Null/Empty Stripping

Removes null values, empty strings, empty arrays, and empty objects from JSON responses. Many tool responses contain fields like "metadata": null or "tags": [] that add tokens without information.

Threshold: minimum response size before stripping activates (100 to 10,000 tokens, default 1,000)
Only applies if the response is large enough to benefit

Description Truncation

Shortens tool descriptions in the schema to reduce bloat. Truncates at the nearest word boundary and appends ”…” when shortened.

Character limit: maximum description length (50 to 2,000 characters, default 200)

Result Caching

Caches the results of read-only tool calls. If the AI calls the same tool with the same arguments, the cached result is returned without hitting the upstream server.

TTL: how long cached results are valid (60 seconds to 24 hours, default 5 minutes)
Only applies to “safe” tools (those without write, create, update, delete, or similar words in their name)
Cache key is a SHA256 hash of the server ID, tool name, and sorted arguments

TOON Encoding (Experimental)

Compresses JSON responses into a format that LLMs can read efficiently. Uses indentation instead of braces, tabular format for uniform arrays, and bare strings where possible.

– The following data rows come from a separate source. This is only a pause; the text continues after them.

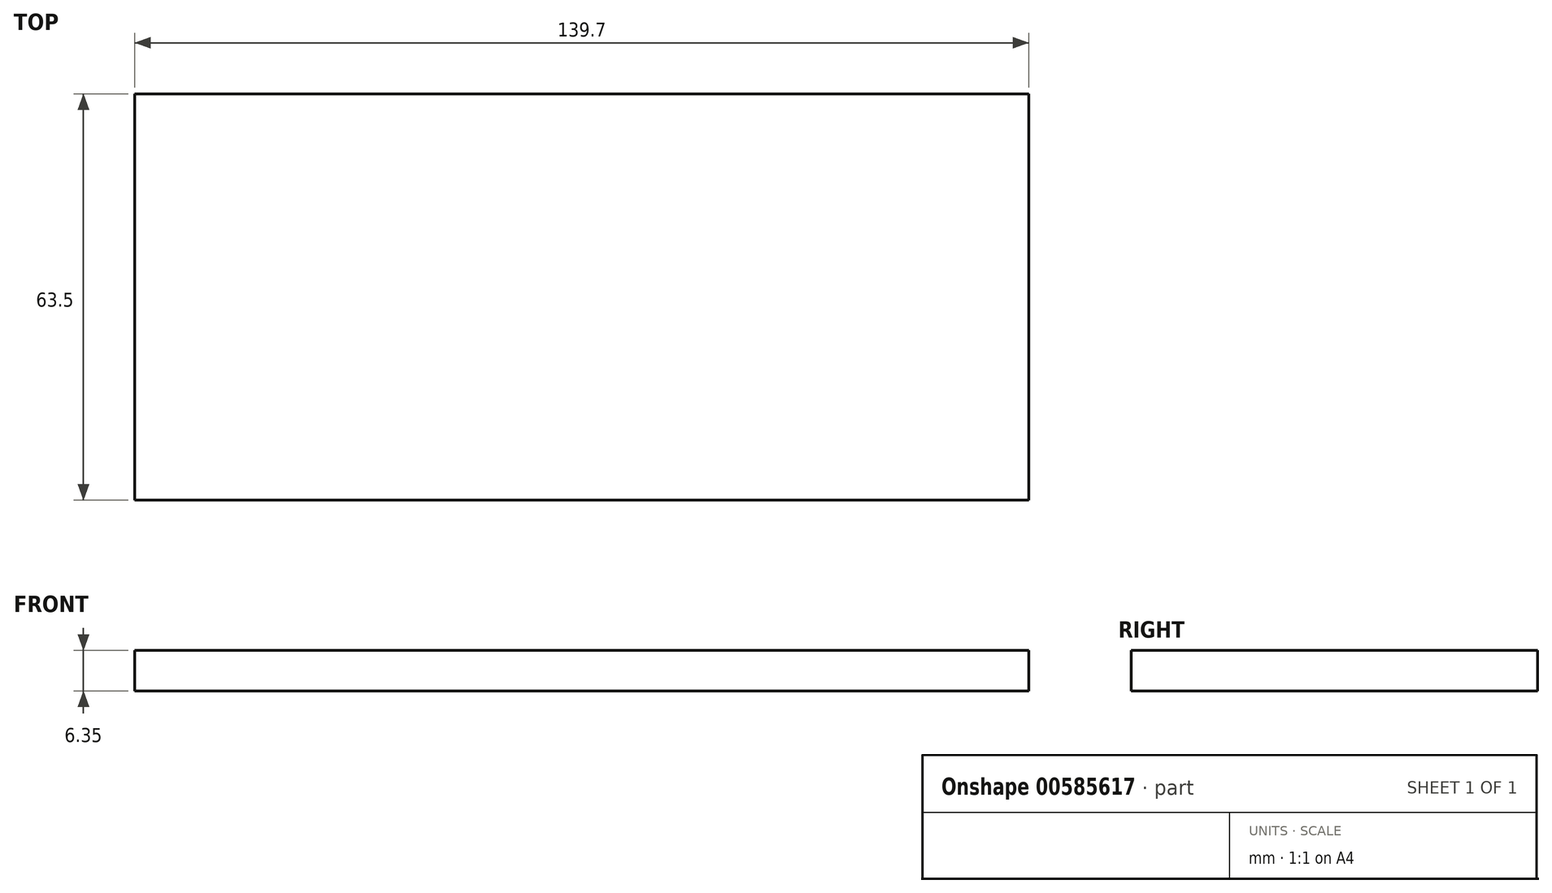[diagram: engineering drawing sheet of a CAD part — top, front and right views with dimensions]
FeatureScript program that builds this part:
annotation { "Feature Type Name" : "Feature", "Feature Type Description" : "" }
export const myFeature = defineFeature(function(context is Context, id is Id, definition is map)
    precondition{}
    {
        {
            var Q0;
            Q0=qCreatedBy(makeId("Top.planeOp"),FACE);
            var sketch = newSketch(context, id + "F0", { "sketchPlane" : qUnion([Q0])});
            skLineSegment(sketch, "E0.bottom", {"start": v(-69.85, 31.75) * mm, "end": v(69.85, 31.75) * mm});
            skLineSegment(sketch, "E0.top", {"start": v(-69.85, -31.75) * mm, "end": v(69.85, -31.75) * mm});
            skLineSegment(sketch, "E0.left", {"start": v(-69.85, 31.75) * mm, "end": v(-69.85, -31.75) * mm});
            skLineSegment(sketch, "E0.right", {"start": v(69.85, 31.75) * mm, "end": v(69.85, -31.75) * mm});
            skPoint(sketch, "E0.middle", {"position": v(0, 0) * mm});
            skSolve(sketch);
        }
        {
            var Q0;
            Q0=makeQuery(id+"F0.imprint","IMPRINT",FACE,{"disambiguationData":[TD([[makeQuery(id+"F0.imprint","IMPRINT",EDGE,{"derivedFrom":sQuery(id+"F0.wireOp",EDGE,"E0.bottom")}),-1.0]])]});
            extrude(context, id + "F1", {"entities" : qUnion([Q0]), "depth" : 6.35 * mm, "offsetDistance" : 25.4 * mm});
        }
    });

Savings of 20-60% on structured and tabular data
Only applies to JSON responses of 512 bytes or more
Falls back to regular JSON if encoding fails or produces a larger result

This is marked as experimental. It works well with Claude models but may not be understood by all AI clients.

Measuring savings

The Token Log on the Monitor page shows:

Total tokens routed and saved
Savings rate as a percentage
Estimated cost avoided (based on your selected model pricing)
Breakdown by optimizer technique
Per-server savings with sparkline trends

Usage data is recorded in hourly buckets, rolled up to daily and monthly aggregates. You can view 24-hour, 7-day, and 30-day ranges.